Wilson wrote that the state could not prove that Stockley planted the weapon. “The fun was a full size revolver and not a small gun, such as a derringer, that can fit in the palm of one’s hand or into the side pocket of pants without being obvious,” Wilson wrote. “Stockley was not wearing a jacket; if he had such a gun in his possession it would have been visible on the cell phone video.”
Wilson continued, “The gun was too large to fit entirely within any of the pockets on the pants he was wearing, there was no bulge in any pocket indicating a gun within the pocket, and the gun would not have been visible if it was tucked into his belt.”
4. Smith Had a 1-Year-Old Daughter at the Time of His Death
At the time of his death, Smith’s daughter Autumn Smith was only a year old. Today, she is six years old.

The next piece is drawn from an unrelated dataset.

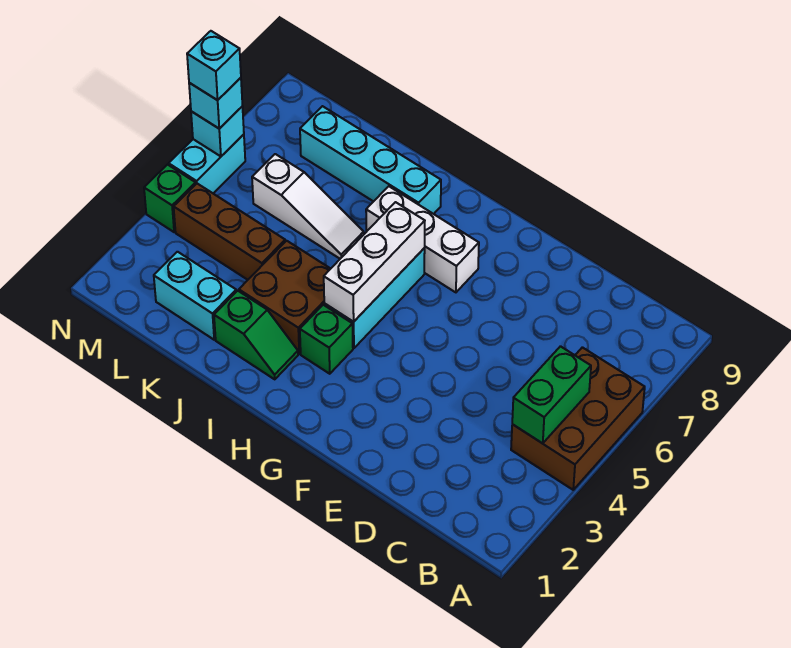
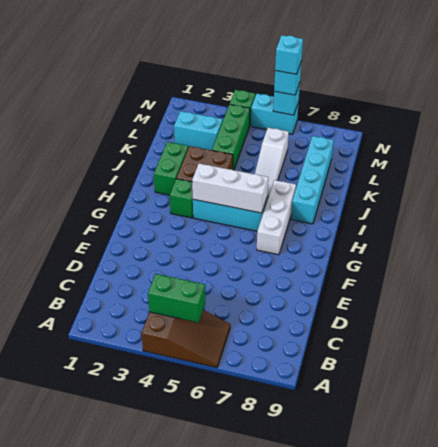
brown 2x3 brick [511,347,645,490] -> brown 2x3 slope [141,310,230,368]
green 1x2 slope [214,291,298,379] -> green 1x2 brick [154,142,189,195]
cyan 1x2 brick [154,252,236,340] -> cyan 1x2 brick turned to [174,111,223,150]
brown 1x3 brick [174,184,285,280] -> green 1x3 brick [212,104,250,170]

In February 2012, the St. Louis Dispatch reported that a wrongful death and civil rights federal lawsuit was filed on Autumn’s behalf. The lawsuit claimed that Smith was injured by the crash after the high-speed chase and could not have posed a threat when Stockley shot him.
Smith’s attorney, Al Watkids, said Smith was betting for his life when he was shot. He cited what Christina Wilson, Autumn’s mother and Smith’s fiancee, heard on the phone during the shooting.
CBS News reports that the St. Louis Board of Police Commissioners paid a $900,000 settlement to Autumn Smith.
5. Smith’s Fiancee Christina Wilson Urged St. Louis Residents to Keep Protests Peaceful
St. Louis officials prepared for potential unrest after the verdict, but Smith’s fiancee, Christina Wilson, urged peace.
“We might not get what we want,” Christina Wilson said at a Thursday press conference with Missouri Governor Eric Greitens by her side, reports Newsweek. “But however it goes, I ask for peace on behalf of my daughter, on Anthony’s loved ones, and if you feel like you want to speak out, speak how you feel. Just do it in a peaceful way.”
“I want every Missourian to listen to Christina’s words. We know that people will feel pain and hurt. But please, for Christina’s sake, and for her daughter’s sake, do not turn that pain into violence,” Grietens added.
Earlier this month, Al Watkins, Christina Wilson’s attorney, issued a statement asking for peace. “To the extent Mr. Smith can leave a legacy for his child to embrace, it is hoped our city can use this pre-Ferguson tragic loss of life to serve as a catalyst for post-Ferguson healing,” Watkins said.
The St. Louis Post-Dispatch reported that officials prepared for unrest by posting barricades outside the two downtown court houses.